Excerpted data »
-*-

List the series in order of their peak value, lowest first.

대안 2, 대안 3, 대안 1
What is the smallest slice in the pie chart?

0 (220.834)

-*-

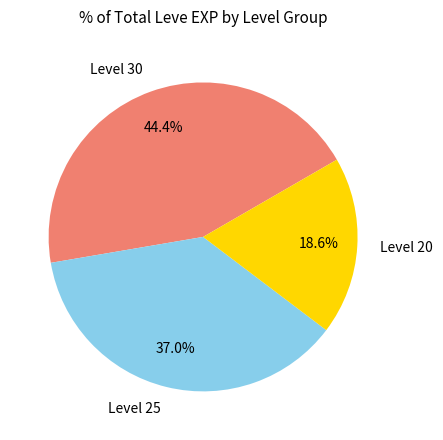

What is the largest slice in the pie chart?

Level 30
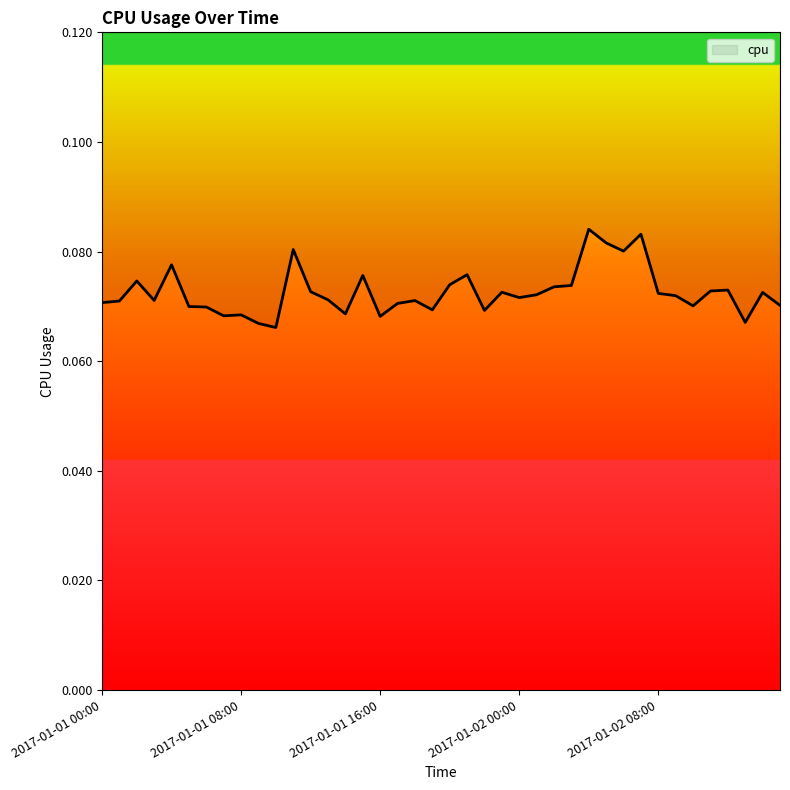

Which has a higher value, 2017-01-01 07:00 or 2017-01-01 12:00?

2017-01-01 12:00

-*-

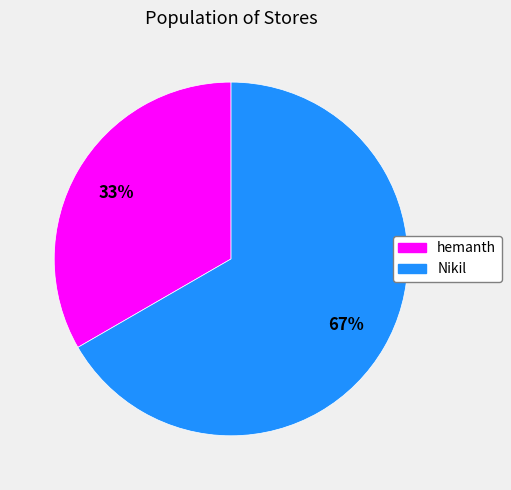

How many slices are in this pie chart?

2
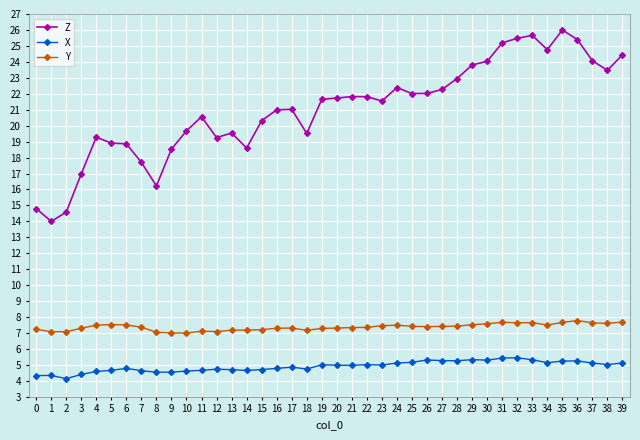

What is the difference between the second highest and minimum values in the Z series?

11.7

-*-

What you have to do » Pull out every line of the material above that contains the string "series". Case counts.

Result of this task »
List the series in order of their peak value, lowest first.
What is the difference between the second highest and minimum values in the Z series?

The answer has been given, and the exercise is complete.